What is needed: Identify each line in the items below that contains the word "Página", and copy every such line.

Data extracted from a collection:
------------------------------------------------------------
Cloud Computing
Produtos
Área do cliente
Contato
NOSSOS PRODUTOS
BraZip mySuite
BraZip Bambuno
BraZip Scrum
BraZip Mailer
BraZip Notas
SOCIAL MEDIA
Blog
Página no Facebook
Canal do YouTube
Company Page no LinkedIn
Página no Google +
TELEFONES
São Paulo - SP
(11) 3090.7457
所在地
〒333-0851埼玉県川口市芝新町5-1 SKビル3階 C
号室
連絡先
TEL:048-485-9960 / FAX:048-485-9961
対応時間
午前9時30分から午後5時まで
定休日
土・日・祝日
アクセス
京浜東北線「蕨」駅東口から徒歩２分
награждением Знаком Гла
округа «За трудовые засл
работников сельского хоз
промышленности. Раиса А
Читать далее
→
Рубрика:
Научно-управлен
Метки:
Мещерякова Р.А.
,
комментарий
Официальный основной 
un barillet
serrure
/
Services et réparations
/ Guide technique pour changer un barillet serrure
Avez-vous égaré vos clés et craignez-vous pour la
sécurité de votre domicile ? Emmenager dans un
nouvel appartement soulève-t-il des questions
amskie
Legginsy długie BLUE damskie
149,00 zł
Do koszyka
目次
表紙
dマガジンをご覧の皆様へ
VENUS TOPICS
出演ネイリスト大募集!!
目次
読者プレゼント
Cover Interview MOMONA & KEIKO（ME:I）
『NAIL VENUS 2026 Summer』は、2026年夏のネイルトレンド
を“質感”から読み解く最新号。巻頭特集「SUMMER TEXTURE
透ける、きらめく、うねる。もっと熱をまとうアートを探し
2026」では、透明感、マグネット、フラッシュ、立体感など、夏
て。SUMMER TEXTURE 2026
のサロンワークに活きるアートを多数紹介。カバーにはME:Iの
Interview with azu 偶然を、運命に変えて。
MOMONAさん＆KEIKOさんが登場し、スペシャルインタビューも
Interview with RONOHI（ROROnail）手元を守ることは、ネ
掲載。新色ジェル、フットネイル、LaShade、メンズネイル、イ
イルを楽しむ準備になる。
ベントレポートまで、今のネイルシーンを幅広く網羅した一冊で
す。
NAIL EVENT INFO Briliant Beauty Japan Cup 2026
------------------------------------------------------------
Output below:
Página no Facebook
Página no Google +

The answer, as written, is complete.